Every once in a while, I like to slow down my witty repartee here at 2nd Cup and just write about what happened during my day, even if there's nothing much to say.
Because "nothing much to say" is a little better than "nothing at all to say and no one will ever come back here again," so here is my day, in no particular order or significance of events because, well, you know. It was just a day.
I got my car back from being repaired due to my stupid! stupid! stupid! wreck.
I worked on writing a proposal at work that approximately 600 people are contributing to, so that's approximately easy. Occasionally my boss reads my blog. Does yours? And you SAHMs, don't give me that "My boss is a Jewish carpenter" line. But that's an interesting thought: "Does Jesus read our blogs, or just 'know' them?" I think I'll check Sitemeter locations to see if I can detect a URL that sounds like it could be heaven. I'll get back to you on that.
I dropped salad on my keyboard just now.
Or maybe "Someone" gave me a cosmic slap.
Our 21 year-old told us she's getting an apartment instead of moving home this summer.
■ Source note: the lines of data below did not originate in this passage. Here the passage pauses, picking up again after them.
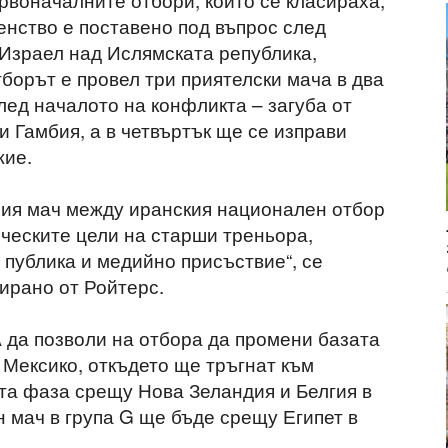
енство е поставено под въпрос след
Израел над Ислямската република,
борът е провел три приятелски мача в два
лед началото на конфликта – загуба от
и Гамбия, а в четвъртък ще се изправи
жие.
ния мач между иранския национален отбор
ическите цели на старши треньора,
 публика и медийно присъствие“, се
тирано от Ройтерс.
да позволи на отбора да промени базата
, Мексико, откъдето ще тръгнат към
ата фаза срещу Нова Зеландия и Белгия в
 мач в група G ще бъде срещу Египет в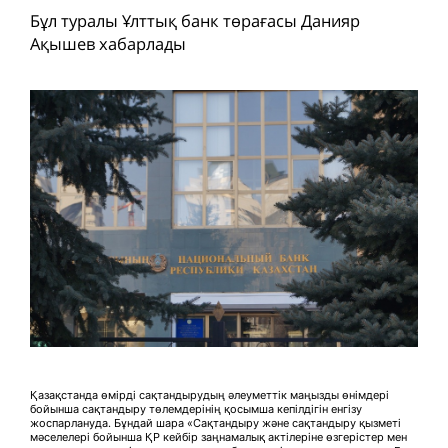
Бұл туралы Ұлттық банк төрағасы Данияр
Ақышев хабарлады
Қазақстанда өмірді сақтандырудың әлеуметтік маңызды өнімдері
бойынша сақтандыру төлемдерінің қосымша кепілдігін енгізу
жоспарлануда. Бұндай шара «Сақтандыру және сақтандыру қызметі
мәселелері бойынша ҚР кейбір заңнамалық актілеріне өзгерістер мен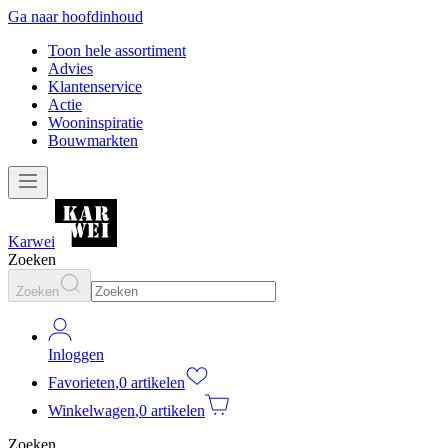
Ga naar hoofdinhoud
Toon hele assortiment
Advies
Klantenservice
Actie
Wooninspiratie
Bouwmarkten
Karwei
Zoeken
Zoeken
Inloggen
Favorieten
,
0 artikelen
Winkelwagen
,
0 artikelen
Zoeken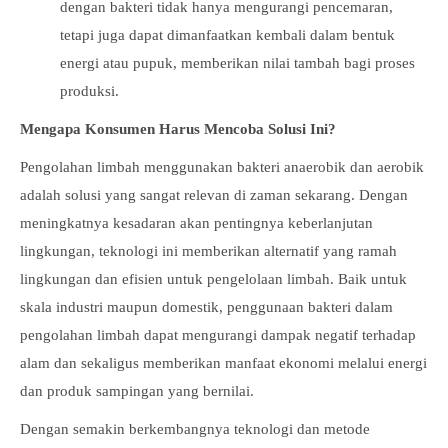
dengan bakteri tidak hanya mengurangi pencemaran,
tetapi juga dapat dimanfaatkan kembali dalam bentuk
energi atau pupuk, memberikan nilai tambah bagi proses
produksi.
Mengapa Konsumen Harus Mencoba Solusi Ini?
Pengolahan limbah menggunakan bakteri anaerobik dan aerobik
adalah solusi yang sangat relevan di zaman sekarang. Dengan
meningkatnya kesadaran akan pentingnya keberlanjutan
lingkungan, teknologi ini memberikan alternatif yang ramah
lingkungan dan efisien untuk pengelolaan limbah. Baik untuk
skala industri maupun domestik, penggunaan bakteri dalam
pengolahan limbah dapat mengurangi dampak negatif terhadap
alam dan sekaligus memberikan manfaat ekonomi melalui energi
dan produk sampingan yang bernilai.
Dengan semakin berkembangnya teknologi dan metode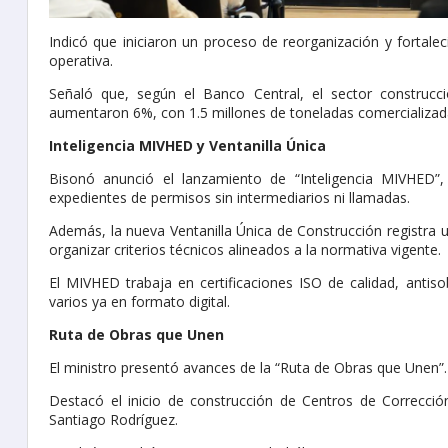
Indicó que iniciaron un proceso de reorganización y fortale
operativa.
Señaló que, según el Banco Central, el sector construcc
aumentaron 6%, con 1.5 millones de toneladas comercializad
Inteligencia MIVHED y Ventanilla Única
Bisonó anunció el lanzamiento de “Inteligencia MIVHED”, 
expedientes de permisos sin intermediarios ni llamadas.
Además, la nueva Ventanilla Única de Construcción registra
organizar criterios técnicos alineados a la normativa vigente.
El MIVHED trabaja en certificaciones ISO de calidad, antisob
varios ya en formato digital.
Ruta de Obras que Unen
El ministro presentó avances de la “Ruta de Obras que Unen”.
Destacó el inicio de construcción de Centros de Correcció
Santiago Rodríguez.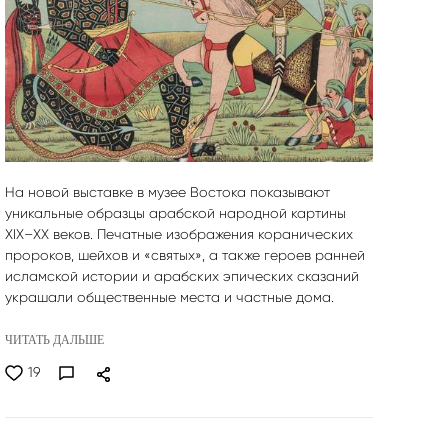
На новой выставке в музее Востока показывают
уникальные образцы арабской народной картины
XIX–XX веков. Печатные изображения коранических
пророков, шейхов и «святых», а также героев ранней
исламской истории и арабских эпических сказаний
украшали общественные места и частные дома.
ЧИТАТЬ ДАЛЬШЕ
19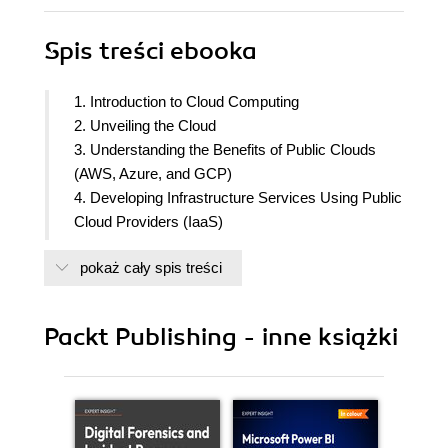
Spis treści
ebooka
1. Introduction to Cloud Computing
2. Unveiling the Cloud
3. Understanding the Benefits of Public Clouds
(AWS, Azure, and GCP)
4. Developing Infrastructure Services Using Public
Cloud Providers (IaaS)
5. Developing Platform Services Using Public
pokaż cały spis treści
Cloud Providers (PaaS)
6. Utilizing Turnkey Software Solutions (SaaS)
7. Implementing Virtual Network Resources for
Packt Publishing - inne książki
Security
8. Launching Compute Service Resources for
Scalability
9. Configuring Storage Resources for Resiliency
10. Developing Database Services for APIs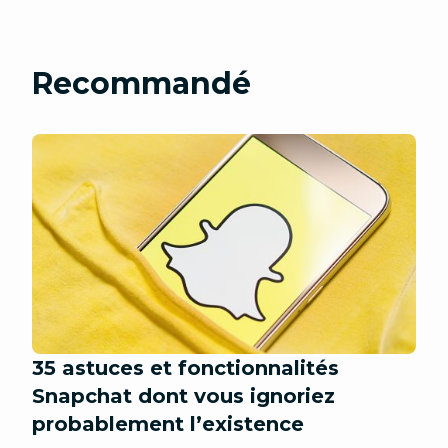
Recommandé
35 astuces et fonctionnalités
Snapchat dont vous ignoriez
probablement l’existence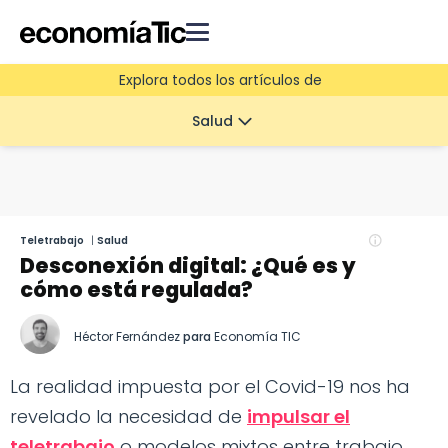
Explora todos los artículos de
Salud
Teletrabajo
|
Salud
Desconexión digital: ¿Qué es y
cómo está regulada?
Héctor Fernández
para
Economía TIC
La realidad impuesta por el Covid-19 nos ha
revelado la necesidad de
impulsar el
teletrabajo
o modelos mixtos entre trabajo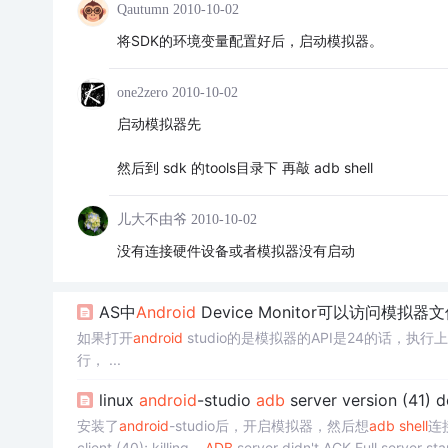
Qautumn
2010-10-02
将SDK的环境变量配置好后，启动模拟器。
one2zero
2010-10-02
启动模拟器先
然后到 sdk 的tools目录下 再敲 adb shell
儿大不由爷
2010-10-02
没有连接硬件设备或者模拟器没有启动
AS中
Android
Device Monitor可以访问模拟器
如果打开
android
studio的是模拟器的API是24的话，执
行， ...
linux
android
-studio
adb
server version (41) do
安装了
android
-studio后，开启模拟器，然后想
adb
shell
连
client (40); killing...
ADB
server didn't ACK Full server sta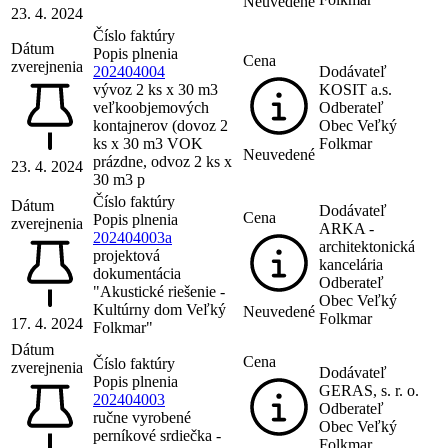
Neuvedené
23. 4. 2024
Číslo faktúry
Dátum
Popis plnenia
Cena
zverejnenia
202404004
Dodávateľ
vývoz 2 ks x 30 m3
KOSIT a.s.
veľkoobjemových
Odberateľ
kontajnerov (dovoz 2
Obec Veľký
ks x 30 m3 VOK
Folkmar
Neuvedené
prázdne, odvoz 2 ks x
23. 4. 2024
30 m3 p
Číslo faktúry
Dátum
Dodávateľ
Cena
Popis plnenia
zverejnenia
ARKA -
202404003a
architektonická
projektová
kancelária
dokumentácia
Odberateľ
"Akustické riešenie -
Obec Veľký
Kultúrny dom Veľký
Neuvedené
Folkmar
17. 4. 2024
Folkmar"
Dátum
Cena
Číslo faktúry
zverejnenia
Dodávateľ
Popis plnenia
GERAS, s. r. o.
202404003
Odberateľ
ručne vyrobené
Obec Veľký
perníkové srdiečka -
Folkmar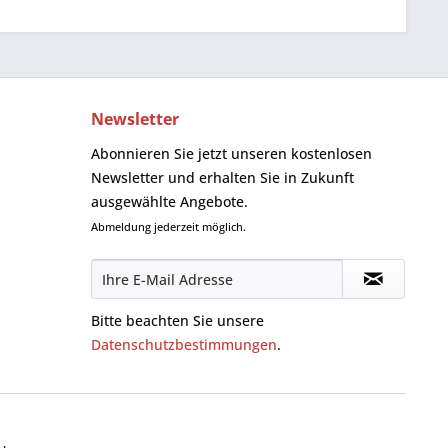
Newsletter
Abonnieren Sie jetzt unseren kostenlosen
Newsletter und erhalten Sie in Zukunft
ausgewählte Angebote.
Abmeldung jederzeit möglich.
Bitte beachten Sie unsere
Datenschutzbestimmungen
.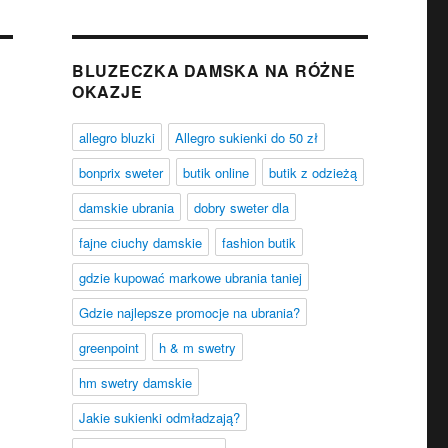
BLUZECZKA DAMSKA NA RÓŻNE
OKAZJE
allegro bluzki
Allegro sukienki do 50 zł
bonprix sweter
butik online
butik z odzieżą
damskie ubrania
dobry sweter dla
fajne ciuchy damskie
fashion butik
gdzie kupować markowe ubrania taniej
Gdzie najlepsze promocje na ubrania?
greenpoint
h & m swetry
hm swetry damskie
Jakie sukienki odmładzają?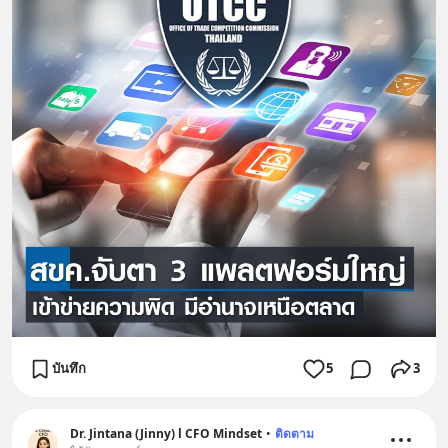
บันทึก
5
3
Dr. Jintana (Jinny) l CFO Mindset
•
ติดตาม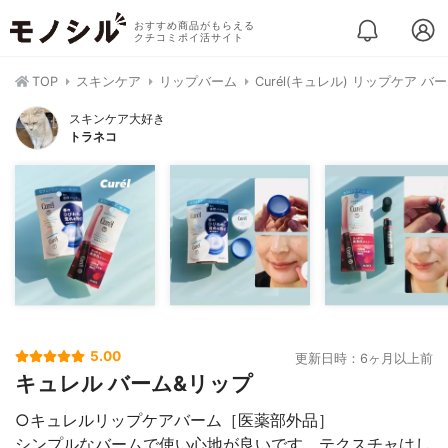
おすすめ商品がもらえる
クチコミポイ活サイト
TOP
スキンケア
リップバーム
Curél(キュレル) リップケア バ
スキンケア大好き
トラネコ
5.00
更新日時：6ヶ月以上前
キュレル バーム&リップ
○キュレルリップケアバーム［医薬部外品］
シンプルなバームで使い心地が良いです、テクスチャはし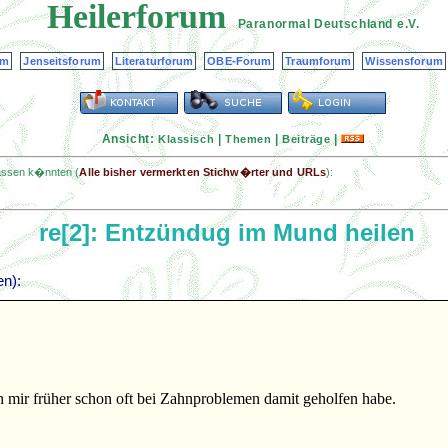
Heilerforum
Paranormal Deutschland
e.V.
um
Jenseitsforum
Literaturforum
OBE-Forum
Traumforum
Wissensforum
Ansicht:
|
|
|
Klassisch
Themen
Beiträge
passen k�nnten (
Alle bisher vermerkten Stichw�rter und URLs
):
re[2]: Entzündug im Mund heilen
n):
ch mir früher schon oft bei Zahnproblemen damit geholfen habe.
That really boosted my PMS morale.
I spent much of the afternoon researching gluten intolerance, because I think I may have it and one daughter may have it. Not that I'm a hypochondriac and just imagine I have it because one of my best friends does, either.
OK, here is the story. Yesterday, I went to get my weekly allergy shots and had another reaction like this one, only not as severe. So aside from all of my legions of allergy symptoms, I'm now also having cramps like labor contractions, only there is no let-up. I almost passed out it hurt so bad. And it happened immediately after I left the office from the shots (where I have to sit and wait 30 minutes instead of the usual 20 because of that last episode.) I drove away to get my daughter from school, and I thought I was going to have to pull over before I could get her home. I have some symptoms that go along with a gluten intolerance, at least. But I don't want to give up food, particularly since everything I eat is made of 90% gluten. I honestly don't know how my friend does it, but she said it turned her life around.
Anyway, I hope this is not it, you know, the "Big One," where I'll have to ... give up baked goods. I'll keep ya posted since you're riveted right now.
Speaking of sickness, my girlfriends who meet on Wednesday nights often discuss our middle age maladies and just die laughing because we are becoming our mothers, who tell us about their bowel movements in pretty much any conversation we have with them. It doesn't matter how the conversation starts, it will end with a bowel story somehow.
My mom is the master at this:
Phone call: "What did you do today, Mom?"
"Ohhh, we got up and had our coffee and devotions and got cleaned up, and boy was I tired!" (She's 82, so, you know.)
"Then we went to the mall and ate at MCL Cafeteria. They had the Jack Benny special."
"Really?" I say, totally seeing where that tidbit of info is leading. "Did you buy anything at the mall?"
"Yes. The worst stomach ache of my life, that's all, due to that ol' Jack Benny special! I cramped and cramped and had to go right home and medicate myself with [insert names of OTC bowel remedy products]. Finally, I was able to go and then I stopped cramping, but I think I'm going to have to go again because I'm having so much gas."
"OK, Mom, well, uh, I'd better get going ...."
So we all laugh because we have begun to ask about each other's ailments. That is sad. One time, when we were shopping, we found this novelty called "The Wheel of Death." You could line up your symptoms on this cardboard wheel and then look into the little cutout window and get your diagnosis, which was usually something so distasteful it shan't be repeated here. So now when we start complaining, someone says, "We need the 'Wheel of Death' for the definitive diagnosis here."
And that was my day today. Did I mention I feel bloated?